A full hour went by as I tried to perform my well-rehearsed words. I was interrupted by a phone call from one of her friends, and then I resumed my speech. All the while she was trying to find fault in what I had to say. She had never been that kind of woman; on the contrary, she was always attentive and open-minded. She had always tried to see from the other’s point of view, especially mine. But this time, she was in attack mode; my words, to her, seemed like missiles that she tried to fight off. It was tiring me, and so I decided to put an end to it. I stopped talking. Two minutes went by where silence was ruling over us.

“Basically”, I said breaking the awkward silence between us, “I guess what I am trying to say is that this is our last coffee together. I think it is better for both of us.”

She didn’t respond, she merely looked at her watch. I knew my time was up, so I stood up and told her that we should leave. She immediately agreed and got up to her feet, grabbing her purse and her phone as quickly as she could. We walked together towards the elevator and down to the parking. Neither of us said a word, but the silence was too loud.

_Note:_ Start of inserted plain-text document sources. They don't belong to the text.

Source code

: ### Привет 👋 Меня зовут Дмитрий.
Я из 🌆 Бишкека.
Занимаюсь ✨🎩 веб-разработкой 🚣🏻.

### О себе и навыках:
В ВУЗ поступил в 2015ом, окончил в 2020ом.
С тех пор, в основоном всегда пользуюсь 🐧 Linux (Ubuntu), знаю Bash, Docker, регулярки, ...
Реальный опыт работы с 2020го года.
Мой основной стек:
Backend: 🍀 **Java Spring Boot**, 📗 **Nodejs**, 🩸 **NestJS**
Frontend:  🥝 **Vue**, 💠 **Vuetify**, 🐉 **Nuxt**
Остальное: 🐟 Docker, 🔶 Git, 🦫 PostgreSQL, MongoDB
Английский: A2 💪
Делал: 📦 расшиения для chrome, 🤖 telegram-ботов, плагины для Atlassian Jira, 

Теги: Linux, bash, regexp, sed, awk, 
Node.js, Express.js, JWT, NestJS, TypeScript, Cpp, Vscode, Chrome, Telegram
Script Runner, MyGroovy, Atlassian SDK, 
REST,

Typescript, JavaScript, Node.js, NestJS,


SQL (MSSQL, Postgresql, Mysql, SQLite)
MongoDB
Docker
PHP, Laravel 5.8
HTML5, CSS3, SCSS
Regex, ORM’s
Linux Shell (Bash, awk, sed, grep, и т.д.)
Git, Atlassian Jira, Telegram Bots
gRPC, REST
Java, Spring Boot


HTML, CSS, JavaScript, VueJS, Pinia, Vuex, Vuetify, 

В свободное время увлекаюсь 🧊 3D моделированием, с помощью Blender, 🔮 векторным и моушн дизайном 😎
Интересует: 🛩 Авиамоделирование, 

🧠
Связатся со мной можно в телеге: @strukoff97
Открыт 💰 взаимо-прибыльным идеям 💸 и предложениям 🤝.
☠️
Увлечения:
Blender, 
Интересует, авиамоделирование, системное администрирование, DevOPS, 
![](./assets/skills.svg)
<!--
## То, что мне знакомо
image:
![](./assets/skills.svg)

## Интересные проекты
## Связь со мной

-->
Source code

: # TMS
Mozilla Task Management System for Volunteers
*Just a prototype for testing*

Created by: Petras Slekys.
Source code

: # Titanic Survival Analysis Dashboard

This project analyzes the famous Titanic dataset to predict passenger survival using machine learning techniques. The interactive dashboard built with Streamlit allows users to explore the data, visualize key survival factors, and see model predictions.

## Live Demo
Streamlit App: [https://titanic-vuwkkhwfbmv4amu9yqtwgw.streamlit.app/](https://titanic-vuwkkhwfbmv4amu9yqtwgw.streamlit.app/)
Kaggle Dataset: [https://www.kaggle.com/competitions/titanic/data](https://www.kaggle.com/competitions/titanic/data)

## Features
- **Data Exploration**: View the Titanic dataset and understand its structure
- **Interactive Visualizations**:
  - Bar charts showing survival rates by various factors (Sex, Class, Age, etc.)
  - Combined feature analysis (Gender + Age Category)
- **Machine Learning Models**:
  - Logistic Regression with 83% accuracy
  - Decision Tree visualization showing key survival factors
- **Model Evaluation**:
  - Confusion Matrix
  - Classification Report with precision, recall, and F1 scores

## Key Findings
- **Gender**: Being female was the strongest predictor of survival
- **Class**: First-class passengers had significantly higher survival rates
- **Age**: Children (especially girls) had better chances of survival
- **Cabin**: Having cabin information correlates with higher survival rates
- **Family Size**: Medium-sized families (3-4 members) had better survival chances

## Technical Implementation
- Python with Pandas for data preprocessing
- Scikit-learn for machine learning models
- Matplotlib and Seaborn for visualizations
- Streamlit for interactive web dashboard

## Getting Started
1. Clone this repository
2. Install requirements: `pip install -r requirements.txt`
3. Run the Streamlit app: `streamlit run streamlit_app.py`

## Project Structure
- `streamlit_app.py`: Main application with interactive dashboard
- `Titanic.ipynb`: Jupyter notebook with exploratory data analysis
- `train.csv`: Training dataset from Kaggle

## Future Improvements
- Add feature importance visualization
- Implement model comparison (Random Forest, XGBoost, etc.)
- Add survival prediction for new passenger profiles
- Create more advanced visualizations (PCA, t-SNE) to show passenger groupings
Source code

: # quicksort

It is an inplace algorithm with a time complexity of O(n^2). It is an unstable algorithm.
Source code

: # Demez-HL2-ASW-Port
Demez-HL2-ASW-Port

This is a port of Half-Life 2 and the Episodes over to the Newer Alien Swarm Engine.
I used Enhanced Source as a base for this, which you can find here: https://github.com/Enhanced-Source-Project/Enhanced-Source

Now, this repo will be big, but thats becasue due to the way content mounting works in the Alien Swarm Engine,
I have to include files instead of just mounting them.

“So, you’re not going to call me?”

I didn’t respond; I just continued walking next to her in silence.

“You’re too proud!” she said as she walked away from me and towards her car, her footsteps on the cold concrete floor, and her words, echoing in my ears. “You’re way too proud; and one day it will be the end of you.”

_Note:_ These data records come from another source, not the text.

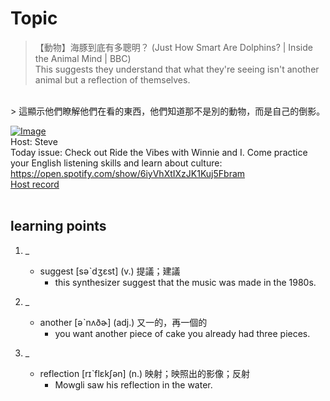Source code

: # Topic

> 【動物】海豚到底有多聰明？ (Just How Smart Are Dolphins? | Inside the Animal Mind | BBC) <br>
> This suggests they understand that what they're seeing isn't another animal but a reflection of themselves.
 <br>
> 這顯示他們瞭解他們在看的東西，他們知道那不是別的動物，而是自己的倒影。

 <br>

[![Image](https://cdn.voicetube.com/assets/thumbnails/6M92OA-_5-Y.jpg)](https://www.youtube.com/embed/6M92OA-_5-Y?rel=0&showinfo=0&cc_load_policy=0&controls=1&autoplay=1&iv_load_policy=3&playsinline=1&wmode=transparent&start=25&end=34&enablejsapi=1&origin=https://tw.voicetube.com&widgetid=1)<br>
Host: Steve
<br>Today issue: Check out Ride the Vibes with Winnie and I. Come practice your English listening skills and learn about culture: https://open.spotify.com/show/6iyVhXtIXzJK1Kuj5Fbram
<br>
[Host record](https://cdn.voicetube.com/everyday_records/4532/1596766546.mp3)
<br><br>
## learning points
1. _
	* suggest [səˋdʒɛst] (v.) 提議；建議
		- this synthesizer suggest that the music was made in the 1980s.

2. _
	* another  [əˋnʌðɚ] (adj.) 又一的，再一個的
		- you want another piece of cake you already had three pieces.

3. _
	* reflection  [rɪˋflɛkʃən] (n.) 映射；映照出的影像；反射
		- Mowgli saw his reflection in the water.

I stood there for a moment, hoping she would hear the child within pleading for her to come back; but I was too proud, as she had just made clear. I smiled. She had always been able to see right through me, to read my innermost thoughts like an open book, to hear the unspoken words loud and clear. But this time, it was different. This time there were storms and thunders that had blinded her; there was commotion and noises that had turned her heart deaf and dumb. There were wars waging with their bombs and missiles and casualties. And surely, I was one of her casualties. But I was too tired of bleeding for a lost cause… and I was too proud. So I smiled, one last time to the memories, and walked away knowing full well that the healing will eventually come, but the scars of the wars I had lived will forever remain.